During the exam you will lie on a table that moves into the doughnut-shaped scanner. Electrodes (small metal discs) will be attached to your chest and to an electrocardiograph (ECG) machine, which makes it possible to obtain the CT images when the heart is not actively contracting. You may be asked to raise your arms over your head for the duration of the exam to improve image quality, and you may also be asked to hold your breath during scanning. Your technologist will watch you through an observation window and will be able to communicate with you at all times. CT scans are non-invasive and painless, though you will hear humming, buzzing, or clicking sounds as the CT machine moves to position you. It is very important to follow all instructions and remain extremely still during scanning in order to obtain clear images. When the examination is completed, you will be asked to wait for the technologist to verify that the images are of high enough quality for accurate interpretation. The scan usually takes about 10-15 minutes if the heart rate is slow and steady, but please allow 2 1/2 hours for pre-procedure preparations and post-procedure observation.

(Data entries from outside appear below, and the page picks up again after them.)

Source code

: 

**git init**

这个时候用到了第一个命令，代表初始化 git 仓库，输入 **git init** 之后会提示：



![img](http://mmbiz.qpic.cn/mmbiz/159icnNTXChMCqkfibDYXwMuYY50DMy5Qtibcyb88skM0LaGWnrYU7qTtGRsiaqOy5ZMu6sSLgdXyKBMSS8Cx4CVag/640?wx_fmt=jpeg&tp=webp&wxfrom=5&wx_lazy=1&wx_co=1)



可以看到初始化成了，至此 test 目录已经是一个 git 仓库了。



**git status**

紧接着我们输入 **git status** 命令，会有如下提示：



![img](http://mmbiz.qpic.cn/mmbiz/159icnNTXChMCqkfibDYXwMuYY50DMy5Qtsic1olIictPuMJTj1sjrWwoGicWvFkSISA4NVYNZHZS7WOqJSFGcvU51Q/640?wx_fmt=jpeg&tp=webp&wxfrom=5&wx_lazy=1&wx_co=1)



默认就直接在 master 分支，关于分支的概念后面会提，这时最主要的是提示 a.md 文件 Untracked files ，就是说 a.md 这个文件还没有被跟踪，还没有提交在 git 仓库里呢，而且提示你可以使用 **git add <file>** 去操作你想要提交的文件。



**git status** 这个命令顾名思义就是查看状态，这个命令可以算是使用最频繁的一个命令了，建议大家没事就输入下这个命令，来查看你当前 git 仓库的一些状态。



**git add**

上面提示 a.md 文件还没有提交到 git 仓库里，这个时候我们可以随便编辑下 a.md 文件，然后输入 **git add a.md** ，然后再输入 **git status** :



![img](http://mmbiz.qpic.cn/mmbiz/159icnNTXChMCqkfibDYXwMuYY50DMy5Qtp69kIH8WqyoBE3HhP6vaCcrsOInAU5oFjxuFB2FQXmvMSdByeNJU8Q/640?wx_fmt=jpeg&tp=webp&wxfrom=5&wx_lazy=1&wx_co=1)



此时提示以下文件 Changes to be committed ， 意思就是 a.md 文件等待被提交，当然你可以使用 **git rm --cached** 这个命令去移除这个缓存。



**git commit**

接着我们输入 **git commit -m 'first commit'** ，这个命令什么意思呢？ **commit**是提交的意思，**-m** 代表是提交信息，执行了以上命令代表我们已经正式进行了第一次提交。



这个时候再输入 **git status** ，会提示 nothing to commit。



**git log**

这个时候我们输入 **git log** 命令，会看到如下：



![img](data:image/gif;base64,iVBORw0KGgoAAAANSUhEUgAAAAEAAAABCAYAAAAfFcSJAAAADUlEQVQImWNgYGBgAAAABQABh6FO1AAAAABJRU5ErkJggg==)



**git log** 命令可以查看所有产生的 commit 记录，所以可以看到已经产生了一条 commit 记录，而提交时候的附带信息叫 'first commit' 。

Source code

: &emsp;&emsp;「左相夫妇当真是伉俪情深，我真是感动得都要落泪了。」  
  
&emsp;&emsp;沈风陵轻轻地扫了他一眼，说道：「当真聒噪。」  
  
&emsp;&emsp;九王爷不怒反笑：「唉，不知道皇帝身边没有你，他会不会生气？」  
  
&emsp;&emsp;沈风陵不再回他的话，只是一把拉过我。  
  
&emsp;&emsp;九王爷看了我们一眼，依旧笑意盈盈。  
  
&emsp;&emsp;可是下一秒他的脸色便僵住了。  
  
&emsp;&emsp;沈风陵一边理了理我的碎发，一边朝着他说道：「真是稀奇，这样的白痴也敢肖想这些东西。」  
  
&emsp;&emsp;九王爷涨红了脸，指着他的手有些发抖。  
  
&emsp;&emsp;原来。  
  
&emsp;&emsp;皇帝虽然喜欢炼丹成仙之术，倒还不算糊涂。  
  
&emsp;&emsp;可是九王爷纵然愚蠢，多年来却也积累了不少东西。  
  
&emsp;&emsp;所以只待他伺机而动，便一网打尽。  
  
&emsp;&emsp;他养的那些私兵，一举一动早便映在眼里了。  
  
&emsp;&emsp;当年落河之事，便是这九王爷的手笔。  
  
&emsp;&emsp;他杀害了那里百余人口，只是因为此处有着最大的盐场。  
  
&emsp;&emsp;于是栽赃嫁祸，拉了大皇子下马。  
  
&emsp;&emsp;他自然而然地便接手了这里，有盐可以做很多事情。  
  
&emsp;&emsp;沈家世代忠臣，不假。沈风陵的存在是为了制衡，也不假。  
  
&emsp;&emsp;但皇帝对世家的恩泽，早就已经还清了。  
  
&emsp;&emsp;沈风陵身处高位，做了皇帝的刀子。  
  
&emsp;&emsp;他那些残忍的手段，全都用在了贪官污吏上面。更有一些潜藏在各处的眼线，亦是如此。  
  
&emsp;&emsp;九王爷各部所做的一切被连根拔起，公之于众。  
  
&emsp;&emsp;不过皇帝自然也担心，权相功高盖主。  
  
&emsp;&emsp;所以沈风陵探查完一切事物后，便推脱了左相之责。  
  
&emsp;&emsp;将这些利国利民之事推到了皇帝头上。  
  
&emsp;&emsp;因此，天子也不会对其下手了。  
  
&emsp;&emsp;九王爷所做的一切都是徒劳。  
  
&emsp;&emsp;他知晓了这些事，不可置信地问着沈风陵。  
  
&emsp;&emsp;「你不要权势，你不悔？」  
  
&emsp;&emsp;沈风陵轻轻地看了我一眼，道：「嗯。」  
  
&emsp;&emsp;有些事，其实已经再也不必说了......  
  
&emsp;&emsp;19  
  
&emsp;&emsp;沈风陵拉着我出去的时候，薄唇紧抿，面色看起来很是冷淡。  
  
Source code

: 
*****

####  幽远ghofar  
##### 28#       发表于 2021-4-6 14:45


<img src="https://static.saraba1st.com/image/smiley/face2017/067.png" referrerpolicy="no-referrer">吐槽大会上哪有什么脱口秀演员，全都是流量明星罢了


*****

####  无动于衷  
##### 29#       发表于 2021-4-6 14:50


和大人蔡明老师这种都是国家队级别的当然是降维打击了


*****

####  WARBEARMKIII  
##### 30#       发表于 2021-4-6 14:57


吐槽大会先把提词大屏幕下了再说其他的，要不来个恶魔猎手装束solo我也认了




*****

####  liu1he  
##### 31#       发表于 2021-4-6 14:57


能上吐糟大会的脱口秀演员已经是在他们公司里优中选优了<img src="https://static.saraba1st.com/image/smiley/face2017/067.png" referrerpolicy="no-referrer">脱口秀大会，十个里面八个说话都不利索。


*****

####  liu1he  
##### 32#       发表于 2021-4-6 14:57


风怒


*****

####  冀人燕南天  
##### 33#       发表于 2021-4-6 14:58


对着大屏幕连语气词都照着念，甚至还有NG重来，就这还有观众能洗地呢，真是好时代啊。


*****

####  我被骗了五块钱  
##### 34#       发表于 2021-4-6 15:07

The beta-blocker medication given to slow the heart rate can cause some patients to feel dizzy when they stand suddenly after the procedure due to a lowering of blood pressure. Because of this, you will be asked to sit up slowly on the table prior to standing. The dizziness is typically mild and occurs rarely. You may also have your blood pressure taken before, during, and following the examination if medications are given.
After the scan has been completed, you will be able to return to your normal activities and your usual diet unless otherwise instructed.
For your safety and the protection of others, we do not allow anyone other than patients in our exam rooms.